Work instruction: Extract from the entries below, exactly as given, only the lines from the line containing "- 2-й болельщик: Если" to the line containing "## Принцип решения", both lines included.

Data for processing:
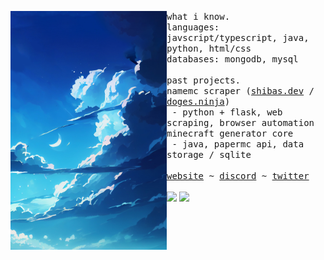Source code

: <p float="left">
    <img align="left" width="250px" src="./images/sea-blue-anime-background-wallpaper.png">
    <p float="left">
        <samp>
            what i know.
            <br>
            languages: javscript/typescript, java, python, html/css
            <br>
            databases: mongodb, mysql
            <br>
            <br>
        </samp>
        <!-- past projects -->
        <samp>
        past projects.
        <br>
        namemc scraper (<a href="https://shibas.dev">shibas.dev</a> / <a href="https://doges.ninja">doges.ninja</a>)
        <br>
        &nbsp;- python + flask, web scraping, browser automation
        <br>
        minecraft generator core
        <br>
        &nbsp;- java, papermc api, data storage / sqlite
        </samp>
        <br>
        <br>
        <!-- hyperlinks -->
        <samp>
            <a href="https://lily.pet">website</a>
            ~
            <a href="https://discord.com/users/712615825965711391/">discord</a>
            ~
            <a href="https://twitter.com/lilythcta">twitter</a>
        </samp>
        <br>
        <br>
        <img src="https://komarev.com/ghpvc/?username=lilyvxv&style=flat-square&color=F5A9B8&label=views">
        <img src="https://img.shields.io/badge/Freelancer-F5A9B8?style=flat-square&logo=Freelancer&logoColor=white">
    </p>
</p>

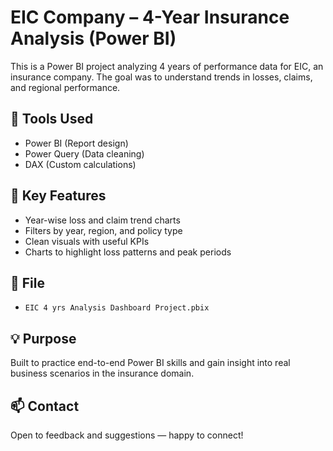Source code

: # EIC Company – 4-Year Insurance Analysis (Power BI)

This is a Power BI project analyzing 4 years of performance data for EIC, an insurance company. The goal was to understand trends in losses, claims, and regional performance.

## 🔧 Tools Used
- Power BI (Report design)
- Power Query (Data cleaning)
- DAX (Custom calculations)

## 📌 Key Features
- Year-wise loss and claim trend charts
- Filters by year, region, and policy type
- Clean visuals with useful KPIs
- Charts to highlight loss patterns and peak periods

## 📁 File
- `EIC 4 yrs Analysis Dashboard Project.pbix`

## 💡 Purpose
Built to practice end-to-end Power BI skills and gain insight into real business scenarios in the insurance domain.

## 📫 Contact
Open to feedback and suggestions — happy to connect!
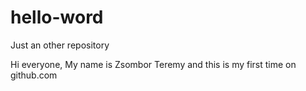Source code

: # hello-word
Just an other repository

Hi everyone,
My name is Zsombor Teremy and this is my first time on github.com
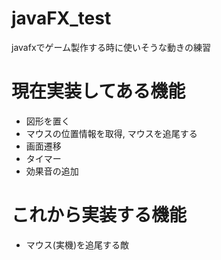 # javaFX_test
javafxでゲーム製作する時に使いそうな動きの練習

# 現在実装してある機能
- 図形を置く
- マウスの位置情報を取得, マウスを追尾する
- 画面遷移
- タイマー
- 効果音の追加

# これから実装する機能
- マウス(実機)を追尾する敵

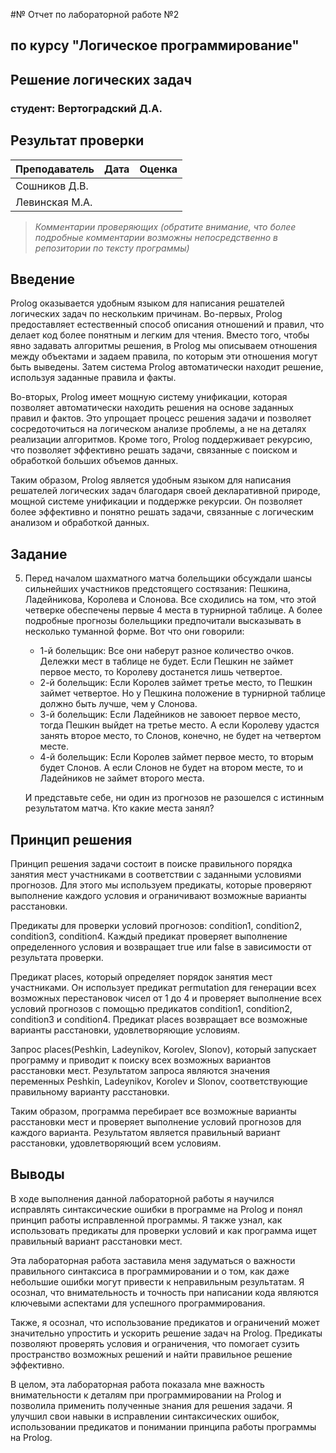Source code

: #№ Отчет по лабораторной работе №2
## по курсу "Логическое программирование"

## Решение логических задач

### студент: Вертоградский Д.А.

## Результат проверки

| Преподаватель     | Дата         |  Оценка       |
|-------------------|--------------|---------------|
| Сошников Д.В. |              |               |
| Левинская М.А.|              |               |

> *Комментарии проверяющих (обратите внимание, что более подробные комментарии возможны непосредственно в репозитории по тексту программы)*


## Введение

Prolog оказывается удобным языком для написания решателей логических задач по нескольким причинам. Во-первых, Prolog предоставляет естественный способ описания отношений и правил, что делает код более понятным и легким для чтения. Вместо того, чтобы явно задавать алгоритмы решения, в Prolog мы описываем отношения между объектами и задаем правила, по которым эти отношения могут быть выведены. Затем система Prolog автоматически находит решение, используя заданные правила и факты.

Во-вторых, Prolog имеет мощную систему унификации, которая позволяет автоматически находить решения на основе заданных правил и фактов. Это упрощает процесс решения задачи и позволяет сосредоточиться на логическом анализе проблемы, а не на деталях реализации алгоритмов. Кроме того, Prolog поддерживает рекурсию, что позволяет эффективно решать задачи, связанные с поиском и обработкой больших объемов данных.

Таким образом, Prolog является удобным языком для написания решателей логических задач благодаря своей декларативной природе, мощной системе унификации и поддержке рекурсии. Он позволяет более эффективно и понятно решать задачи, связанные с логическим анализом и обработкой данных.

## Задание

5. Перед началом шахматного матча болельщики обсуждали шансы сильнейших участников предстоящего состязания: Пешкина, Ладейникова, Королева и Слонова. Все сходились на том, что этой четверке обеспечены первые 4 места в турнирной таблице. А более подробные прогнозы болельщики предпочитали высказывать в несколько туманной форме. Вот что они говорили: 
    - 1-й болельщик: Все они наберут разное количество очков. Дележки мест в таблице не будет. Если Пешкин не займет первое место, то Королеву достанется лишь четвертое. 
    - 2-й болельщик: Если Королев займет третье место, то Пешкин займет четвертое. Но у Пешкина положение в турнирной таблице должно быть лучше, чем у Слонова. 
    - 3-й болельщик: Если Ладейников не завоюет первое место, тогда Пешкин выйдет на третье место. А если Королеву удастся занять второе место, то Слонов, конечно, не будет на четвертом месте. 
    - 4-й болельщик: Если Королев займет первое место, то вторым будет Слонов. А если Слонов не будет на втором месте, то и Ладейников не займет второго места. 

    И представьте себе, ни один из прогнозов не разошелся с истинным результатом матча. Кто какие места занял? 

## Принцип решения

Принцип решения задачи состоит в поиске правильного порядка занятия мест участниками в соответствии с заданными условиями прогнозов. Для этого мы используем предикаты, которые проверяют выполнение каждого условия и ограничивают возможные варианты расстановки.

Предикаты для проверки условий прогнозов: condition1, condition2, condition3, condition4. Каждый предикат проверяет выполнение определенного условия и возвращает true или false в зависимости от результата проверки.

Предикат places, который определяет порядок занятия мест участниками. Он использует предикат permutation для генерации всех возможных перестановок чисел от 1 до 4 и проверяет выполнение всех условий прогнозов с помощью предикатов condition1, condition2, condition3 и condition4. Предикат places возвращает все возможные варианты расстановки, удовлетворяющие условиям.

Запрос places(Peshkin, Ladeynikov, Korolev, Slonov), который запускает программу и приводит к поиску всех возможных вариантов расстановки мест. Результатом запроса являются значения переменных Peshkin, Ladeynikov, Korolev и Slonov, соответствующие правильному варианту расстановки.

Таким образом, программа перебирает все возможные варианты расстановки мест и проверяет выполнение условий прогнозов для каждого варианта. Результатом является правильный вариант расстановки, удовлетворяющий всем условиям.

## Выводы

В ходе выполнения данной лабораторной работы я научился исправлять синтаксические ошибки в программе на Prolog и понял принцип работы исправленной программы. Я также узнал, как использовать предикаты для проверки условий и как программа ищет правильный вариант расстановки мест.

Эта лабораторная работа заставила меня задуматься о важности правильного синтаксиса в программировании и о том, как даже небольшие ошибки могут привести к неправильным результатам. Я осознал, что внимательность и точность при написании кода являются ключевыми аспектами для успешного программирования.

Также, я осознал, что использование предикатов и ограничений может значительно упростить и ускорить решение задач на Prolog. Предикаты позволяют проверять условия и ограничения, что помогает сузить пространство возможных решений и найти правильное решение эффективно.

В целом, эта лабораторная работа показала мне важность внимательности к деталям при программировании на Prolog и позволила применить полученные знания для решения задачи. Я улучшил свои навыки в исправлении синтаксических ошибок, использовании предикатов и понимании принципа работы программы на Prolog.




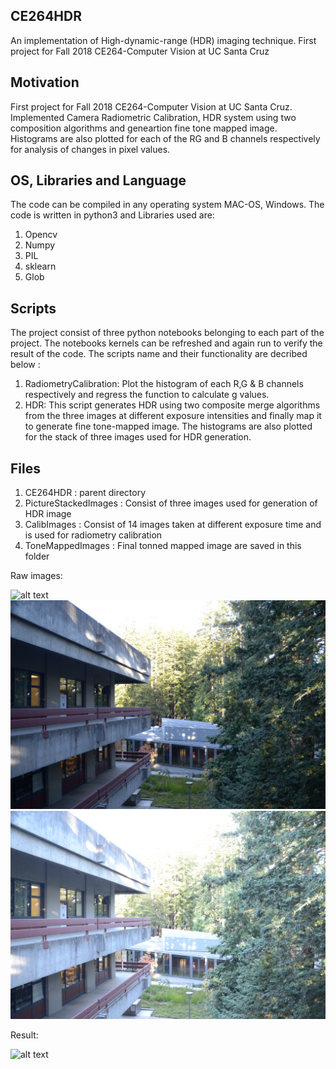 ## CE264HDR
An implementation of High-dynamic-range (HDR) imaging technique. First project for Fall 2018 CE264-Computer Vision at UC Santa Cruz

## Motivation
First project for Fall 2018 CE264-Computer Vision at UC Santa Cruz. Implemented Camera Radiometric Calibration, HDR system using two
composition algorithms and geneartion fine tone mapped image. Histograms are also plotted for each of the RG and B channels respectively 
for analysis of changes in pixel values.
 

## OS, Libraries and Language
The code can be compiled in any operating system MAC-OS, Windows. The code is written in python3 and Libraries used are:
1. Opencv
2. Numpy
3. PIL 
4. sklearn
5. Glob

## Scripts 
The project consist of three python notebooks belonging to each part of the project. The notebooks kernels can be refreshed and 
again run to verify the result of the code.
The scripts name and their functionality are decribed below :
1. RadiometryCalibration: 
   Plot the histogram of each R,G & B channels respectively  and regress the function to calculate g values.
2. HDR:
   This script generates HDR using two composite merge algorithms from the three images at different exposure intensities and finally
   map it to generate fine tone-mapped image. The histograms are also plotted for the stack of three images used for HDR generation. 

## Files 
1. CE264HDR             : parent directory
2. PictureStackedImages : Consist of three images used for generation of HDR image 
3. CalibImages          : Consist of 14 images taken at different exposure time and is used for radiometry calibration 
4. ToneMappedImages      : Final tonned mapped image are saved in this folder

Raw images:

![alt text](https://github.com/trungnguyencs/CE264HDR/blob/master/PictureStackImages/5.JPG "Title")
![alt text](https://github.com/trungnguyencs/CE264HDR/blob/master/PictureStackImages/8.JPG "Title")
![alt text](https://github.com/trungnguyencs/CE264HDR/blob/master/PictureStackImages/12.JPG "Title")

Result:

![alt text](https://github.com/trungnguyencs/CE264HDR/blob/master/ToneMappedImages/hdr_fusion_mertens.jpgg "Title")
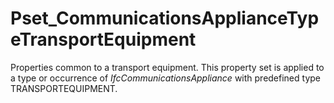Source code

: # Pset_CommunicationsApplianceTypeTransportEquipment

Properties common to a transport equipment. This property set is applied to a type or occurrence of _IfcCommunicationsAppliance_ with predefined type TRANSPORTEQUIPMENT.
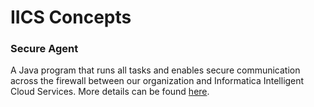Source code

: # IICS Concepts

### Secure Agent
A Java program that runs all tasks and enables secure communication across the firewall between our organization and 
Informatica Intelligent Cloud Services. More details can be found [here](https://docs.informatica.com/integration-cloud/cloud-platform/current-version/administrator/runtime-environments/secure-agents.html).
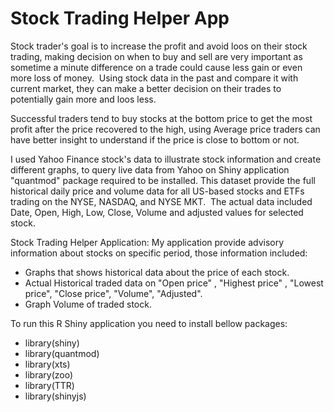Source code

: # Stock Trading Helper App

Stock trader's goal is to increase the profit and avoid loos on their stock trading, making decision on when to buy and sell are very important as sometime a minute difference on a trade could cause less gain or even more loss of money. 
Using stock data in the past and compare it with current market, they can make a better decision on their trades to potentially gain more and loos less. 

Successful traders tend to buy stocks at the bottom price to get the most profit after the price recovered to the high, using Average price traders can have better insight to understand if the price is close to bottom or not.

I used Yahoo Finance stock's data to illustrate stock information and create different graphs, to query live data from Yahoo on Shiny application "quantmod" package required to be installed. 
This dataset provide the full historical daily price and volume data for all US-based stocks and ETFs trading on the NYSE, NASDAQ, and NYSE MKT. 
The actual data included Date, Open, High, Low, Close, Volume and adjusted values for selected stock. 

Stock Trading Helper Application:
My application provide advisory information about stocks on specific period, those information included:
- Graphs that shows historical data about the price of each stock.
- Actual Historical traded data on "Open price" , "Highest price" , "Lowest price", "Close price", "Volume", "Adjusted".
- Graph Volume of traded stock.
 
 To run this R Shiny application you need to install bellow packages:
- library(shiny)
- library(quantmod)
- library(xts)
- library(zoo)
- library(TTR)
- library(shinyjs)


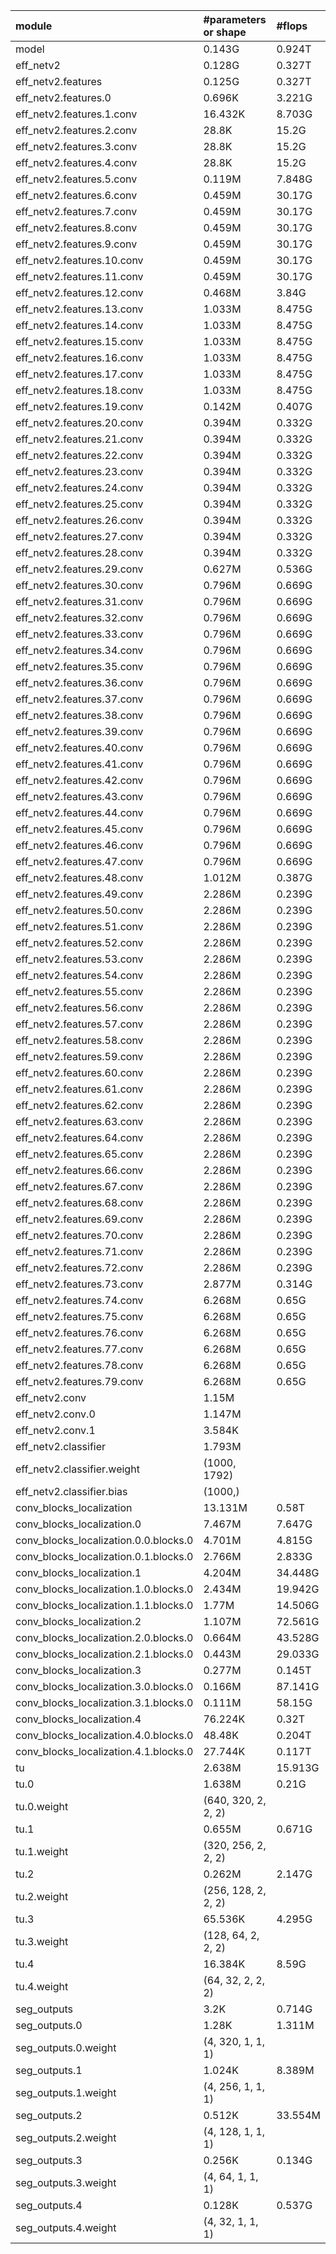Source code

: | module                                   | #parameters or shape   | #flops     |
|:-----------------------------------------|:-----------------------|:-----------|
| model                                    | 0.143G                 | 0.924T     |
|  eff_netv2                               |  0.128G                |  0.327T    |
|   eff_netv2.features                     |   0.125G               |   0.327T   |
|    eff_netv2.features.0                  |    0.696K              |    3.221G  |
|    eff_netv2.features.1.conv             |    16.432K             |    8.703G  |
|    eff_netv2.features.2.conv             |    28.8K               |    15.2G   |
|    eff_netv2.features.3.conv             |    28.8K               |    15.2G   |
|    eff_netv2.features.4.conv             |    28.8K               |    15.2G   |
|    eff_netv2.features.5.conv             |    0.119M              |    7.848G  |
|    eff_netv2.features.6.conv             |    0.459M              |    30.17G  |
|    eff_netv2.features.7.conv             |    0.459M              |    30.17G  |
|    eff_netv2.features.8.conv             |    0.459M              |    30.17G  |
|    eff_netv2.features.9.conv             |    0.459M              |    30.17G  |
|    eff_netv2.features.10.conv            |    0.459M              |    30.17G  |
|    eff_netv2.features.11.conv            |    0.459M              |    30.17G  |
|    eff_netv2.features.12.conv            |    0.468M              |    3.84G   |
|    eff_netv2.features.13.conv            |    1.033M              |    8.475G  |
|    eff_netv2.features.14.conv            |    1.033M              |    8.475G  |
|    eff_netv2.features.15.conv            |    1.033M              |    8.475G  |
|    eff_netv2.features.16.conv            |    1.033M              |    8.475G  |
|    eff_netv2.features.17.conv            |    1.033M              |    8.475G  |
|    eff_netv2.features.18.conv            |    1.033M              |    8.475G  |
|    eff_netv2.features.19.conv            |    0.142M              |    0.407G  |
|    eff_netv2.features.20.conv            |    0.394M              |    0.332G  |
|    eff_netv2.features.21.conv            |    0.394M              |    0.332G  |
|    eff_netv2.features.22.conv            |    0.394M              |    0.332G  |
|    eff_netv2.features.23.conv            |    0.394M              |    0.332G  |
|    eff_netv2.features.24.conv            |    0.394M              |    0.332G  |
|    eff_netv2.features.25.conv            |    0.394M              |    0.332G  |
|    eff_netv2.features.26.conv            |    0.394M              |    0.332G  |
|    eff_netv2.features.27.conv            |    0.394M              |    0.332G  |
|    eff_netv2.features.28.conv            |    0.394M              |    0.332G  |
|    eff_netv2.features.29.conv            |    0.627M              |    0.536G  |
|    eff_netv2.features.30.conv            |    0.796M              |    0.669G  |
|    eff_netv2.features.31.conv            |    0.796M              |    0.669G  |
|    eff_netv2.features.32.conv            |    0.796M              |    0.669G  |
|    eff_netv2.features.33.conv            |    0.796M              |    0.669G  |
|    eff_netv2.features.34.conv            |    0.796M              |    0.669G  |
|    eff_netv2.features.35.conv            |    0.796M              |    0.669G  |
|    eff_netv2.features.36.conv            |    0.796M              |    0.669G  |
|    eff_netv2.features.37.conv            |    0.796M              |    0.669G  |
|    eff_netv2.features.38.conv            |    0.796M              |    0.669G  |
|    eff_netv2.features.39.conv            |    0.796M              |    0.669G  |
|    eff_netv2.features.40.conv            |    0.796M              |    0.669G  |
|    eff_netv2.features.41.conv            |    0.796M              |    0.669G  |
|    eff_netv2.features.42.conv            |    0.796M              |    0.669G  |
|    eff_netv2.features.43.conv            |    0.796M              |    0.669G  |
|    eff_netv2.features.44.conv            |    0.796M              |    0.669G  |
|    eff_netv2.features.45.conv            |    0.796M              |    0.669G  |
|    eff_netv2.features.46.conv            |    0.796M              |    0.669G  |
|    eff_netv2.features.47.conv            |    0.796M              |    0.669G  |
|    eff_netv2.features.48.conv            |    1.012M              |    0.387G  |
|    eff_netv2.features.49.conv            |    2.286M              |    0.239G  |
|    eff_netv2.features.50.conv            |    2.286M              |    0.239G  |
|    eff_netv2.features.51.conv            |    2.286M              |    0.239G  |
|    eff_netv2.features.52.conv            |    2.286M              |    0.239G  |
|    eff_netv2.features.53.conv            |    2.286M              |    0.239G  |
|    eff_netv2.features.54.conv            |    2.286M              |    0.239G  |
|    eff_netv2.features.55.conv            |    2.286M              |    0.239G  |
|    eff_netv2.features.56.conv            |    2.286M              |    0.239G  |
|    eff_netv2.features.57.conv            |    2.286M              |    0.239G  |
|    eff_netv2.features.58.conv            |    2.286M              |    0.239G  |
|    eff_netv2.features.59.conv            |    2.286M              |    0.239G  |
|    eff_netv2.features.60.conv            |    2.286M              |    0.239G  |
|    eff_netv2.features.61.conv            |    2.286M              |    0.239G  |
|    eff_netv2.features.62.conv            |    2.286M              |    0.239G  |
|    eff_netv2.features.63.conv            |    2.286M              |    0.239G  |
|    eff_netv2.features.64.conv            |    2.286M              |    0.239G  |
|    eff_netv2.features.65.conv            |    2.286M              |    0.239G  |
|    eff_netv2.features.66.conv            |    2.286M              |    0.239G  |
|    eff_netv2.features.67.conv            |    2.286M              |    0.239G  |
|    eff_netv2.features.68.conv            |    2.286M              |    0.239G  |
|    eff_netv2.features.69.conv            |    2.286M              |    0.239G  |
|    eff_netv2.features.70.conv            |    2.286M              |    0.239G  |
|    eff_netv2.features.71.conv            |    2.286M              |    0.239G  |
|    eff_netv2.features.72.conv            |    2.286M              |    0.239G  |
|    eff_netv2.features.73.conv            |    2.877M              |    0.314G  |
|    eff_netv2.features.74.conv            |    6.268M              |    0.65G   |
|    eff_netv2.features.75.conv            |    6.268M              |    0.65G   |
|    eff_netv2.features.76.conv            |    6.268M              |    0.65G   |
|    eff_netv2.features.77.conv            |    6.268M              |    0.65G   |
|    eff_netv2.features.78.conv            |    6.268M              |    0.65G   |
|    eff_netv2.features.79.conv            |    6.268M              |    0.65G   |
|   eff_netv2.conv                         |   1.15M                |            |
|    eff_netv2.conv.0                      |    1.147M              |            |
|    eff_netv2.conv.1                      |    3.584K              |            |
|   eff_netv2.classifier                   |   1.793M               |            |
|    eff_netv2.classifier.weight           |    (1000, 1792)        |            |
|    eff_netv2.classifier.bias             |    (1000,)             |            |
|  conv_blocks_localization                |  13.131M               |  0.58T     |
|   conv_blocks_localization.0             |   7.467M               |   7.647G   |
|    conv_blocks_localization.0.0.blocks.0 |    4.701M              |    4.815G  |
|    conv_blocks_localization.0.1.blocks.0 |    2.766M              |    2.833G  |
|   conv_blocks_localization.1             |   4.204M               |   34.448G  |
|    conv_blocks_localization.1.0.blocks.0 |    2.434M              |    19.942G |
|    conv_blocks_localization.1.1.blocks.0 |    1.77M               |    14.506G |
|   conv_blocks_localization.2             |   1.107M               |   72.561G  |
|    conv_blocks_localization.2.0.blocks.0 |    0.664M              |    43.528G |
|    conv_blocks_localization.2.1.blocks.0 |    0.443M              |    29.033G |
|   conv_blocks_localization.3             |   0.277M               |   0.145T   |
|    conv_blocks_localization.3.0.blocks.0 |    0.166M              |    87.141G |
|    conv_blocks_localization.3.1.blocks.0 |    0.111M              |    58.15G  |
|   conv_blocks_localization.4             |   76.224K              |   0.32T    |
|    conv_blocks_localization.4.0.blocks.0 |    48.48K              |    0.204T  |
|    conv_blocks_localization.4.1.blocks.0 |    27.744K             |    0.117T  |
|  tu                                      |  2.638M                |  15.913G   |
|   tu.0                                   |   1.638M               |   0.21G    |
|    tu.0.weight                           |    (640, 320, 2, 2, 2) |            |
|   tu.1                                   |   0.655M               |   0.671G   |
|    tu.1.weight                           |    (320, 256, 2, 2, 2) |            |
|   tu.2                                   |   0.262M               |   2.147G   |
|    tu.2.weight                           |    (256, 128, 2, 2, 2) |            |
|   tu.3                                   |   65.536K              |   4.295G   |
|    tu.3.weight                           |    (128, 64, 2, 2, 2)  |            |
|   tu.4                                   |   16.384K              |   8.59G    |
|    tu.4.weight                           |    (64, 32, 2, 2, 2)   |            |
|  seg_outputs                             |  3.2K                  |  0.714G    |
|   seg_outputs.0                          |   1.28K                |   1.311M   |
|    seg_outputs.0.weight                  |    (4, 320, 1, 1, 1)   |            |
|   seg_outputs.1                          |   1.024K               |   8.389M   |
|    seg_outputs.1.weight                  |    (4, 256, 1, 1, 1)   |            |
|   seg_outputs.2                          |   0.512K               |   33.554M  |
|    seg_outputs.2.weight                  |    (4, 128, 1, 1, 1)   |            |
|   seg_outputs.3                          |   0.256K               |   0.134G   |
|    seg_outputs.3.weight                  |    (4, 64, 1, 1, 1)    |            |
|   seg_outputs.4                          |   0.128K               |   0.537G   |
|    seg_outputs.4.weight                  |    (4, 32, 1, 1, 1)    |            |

Response for this exercise:
    - 2-й болельщик: Если Королев займет третье место, то Пешкин займет четвертое. Но у Пешкина положение в турнирной таблице должно быть лучше, чем у Слонова. 
    - 3-й болельщик: Если Ладейников не завоюет первое место, тогда Пешкин выйдет на третье место. А если Королеву удастся занять второе место, то Слонов, конечно, не будет на четвертом месте. 
    - 4-й болельщик: Если Королев займет первое место, то вторым будет Слонов. А если Слонов не будет на втором месте, то и Ладейников не займет второго места. 

    И представьте себе, ни один из прогнозов не разошелся с истинным результатом матча. Кто какие места занял? 

## Принцип решения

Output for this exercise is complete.